= Graphicstudio =

Art studio, printing press workshop

Graphicstudio is an art studio and print workshop at the University of South Florida in Tampa, Florida, established in 1968 by Donald Saff.

The studio was closed from 1976 through 1981 for financial reasons.

With the Contemporary Art Museum and the Public Art Program form the Institute for Research in Art in the College of The Arts at the University of South Florida and the support of then president Cecil Mackey, Saff modeled Graphicstudio after the Pratt Graphics Center, Tamarind Press, and Gemini G.E.L. The studio produced its earliest work in 1969.
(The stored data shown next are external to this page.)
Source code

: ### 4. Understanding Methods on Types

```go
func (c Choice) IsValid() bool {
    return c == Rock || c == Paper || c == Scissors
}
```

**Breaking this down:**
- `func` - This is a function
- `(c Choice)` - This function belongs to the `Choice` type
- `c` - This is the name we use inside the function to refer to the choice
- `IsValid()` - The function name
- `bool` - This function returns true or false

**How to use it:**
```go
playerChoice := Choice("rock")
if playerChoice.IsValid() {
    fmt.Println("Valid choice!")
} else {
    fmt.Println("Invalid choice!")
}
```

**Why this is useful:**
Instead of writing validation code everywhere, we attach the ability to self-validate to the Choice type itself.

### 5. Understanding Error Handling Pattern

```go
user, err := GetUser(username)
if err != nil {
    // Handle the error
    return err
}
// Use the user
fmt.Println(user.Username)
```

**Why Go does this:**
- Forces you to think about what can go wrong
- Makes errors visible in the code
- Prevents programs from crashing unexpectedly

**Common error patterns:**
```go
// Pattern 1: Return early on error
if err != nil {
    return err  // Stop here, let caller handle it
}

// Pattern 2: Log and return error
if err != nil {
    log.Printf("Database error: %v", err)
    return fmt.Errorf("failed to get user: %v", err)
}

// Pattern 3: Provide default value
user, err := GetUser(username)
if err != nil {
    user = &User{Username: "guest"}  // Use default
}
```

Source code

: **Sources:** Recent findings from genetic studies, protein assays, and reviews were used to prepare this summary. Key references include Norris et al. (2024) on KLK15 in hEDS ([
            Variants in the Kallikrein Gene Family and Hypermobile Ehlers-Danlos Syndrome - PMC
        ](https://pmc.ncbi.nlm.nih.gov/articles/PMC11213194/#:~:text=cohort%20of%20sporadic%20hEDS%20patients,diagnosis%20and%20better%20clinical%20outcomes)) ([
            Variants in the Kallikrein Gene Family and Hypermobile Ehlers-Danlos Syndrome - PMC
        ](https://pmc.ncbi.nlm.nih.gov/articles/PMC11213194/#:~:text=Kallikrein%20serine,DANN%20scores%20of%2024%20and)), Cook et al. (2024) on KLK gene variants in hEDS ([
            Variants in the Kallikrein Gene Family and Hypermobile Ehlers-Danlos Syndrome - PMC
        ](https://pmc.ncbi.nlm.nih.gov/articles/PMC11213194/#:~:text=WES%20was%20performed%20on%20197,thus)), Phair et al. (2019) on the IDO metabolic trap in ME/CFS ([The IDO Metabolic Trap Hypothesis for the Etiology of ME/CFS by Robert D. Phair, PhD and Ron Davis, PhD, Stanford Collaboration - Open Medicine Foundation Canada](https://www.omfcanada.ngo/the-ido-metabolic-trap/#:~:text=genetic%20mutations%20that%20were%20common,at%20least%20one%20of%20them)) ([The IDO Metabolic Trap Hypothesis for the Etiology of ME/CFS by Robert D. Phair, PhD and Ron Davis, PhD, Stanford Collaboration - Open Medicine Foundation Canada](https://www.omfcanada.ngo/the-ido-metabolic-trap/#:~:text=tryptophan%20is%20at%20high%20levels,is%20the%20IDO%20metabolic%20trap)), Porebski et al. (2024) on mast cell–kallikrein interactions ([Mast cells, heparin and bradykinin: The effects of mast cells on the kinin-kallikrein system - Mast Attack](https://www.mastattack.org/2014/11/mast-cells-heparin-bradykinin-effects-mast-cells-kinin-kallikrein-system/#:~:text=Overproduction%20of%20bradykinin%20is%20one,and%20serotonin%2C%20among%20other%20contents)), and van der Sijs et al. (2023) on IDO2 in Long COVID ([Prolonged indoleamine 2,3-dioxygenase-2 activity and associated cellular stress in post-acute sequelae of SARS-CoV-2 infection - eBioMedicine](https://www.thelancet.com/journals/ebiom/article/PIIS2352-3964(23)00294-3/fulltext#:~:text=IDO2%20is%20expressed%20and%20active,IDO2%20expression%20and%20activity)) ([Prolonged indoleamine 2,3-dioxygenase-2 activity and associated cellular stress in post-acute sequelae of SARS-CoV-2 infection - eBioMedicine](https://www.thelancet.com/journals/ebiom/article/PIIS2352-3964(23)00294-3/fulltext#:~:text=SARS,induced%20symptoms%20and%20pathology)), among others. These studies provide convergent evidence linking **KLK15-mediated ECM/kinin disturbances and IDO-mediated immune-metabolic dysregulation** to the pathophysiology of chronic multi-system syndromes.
The National Gallery of Art houses the Graphicstudio archive.

==Artists==
Philip Pearlstein was the first artist to participate at Graphicstudio. James Rosenquist started with Graphicstudio in 1971. Richard Anuszkiewicz, Adja Yunkers, Robert Rauschenberg, and Jim Dine were also involved with Graphicstudio in the 1970s. Other artists associated with Graphicstudio over the years include Edward Ruscha, Chuck Close, Robert Mapplethorpe, Miriam Schapiro, Roy Lichtenstein, Nancy Graves, Allan McCollum, Christian Marclay, Theo Wujcik, and Vik Muniz.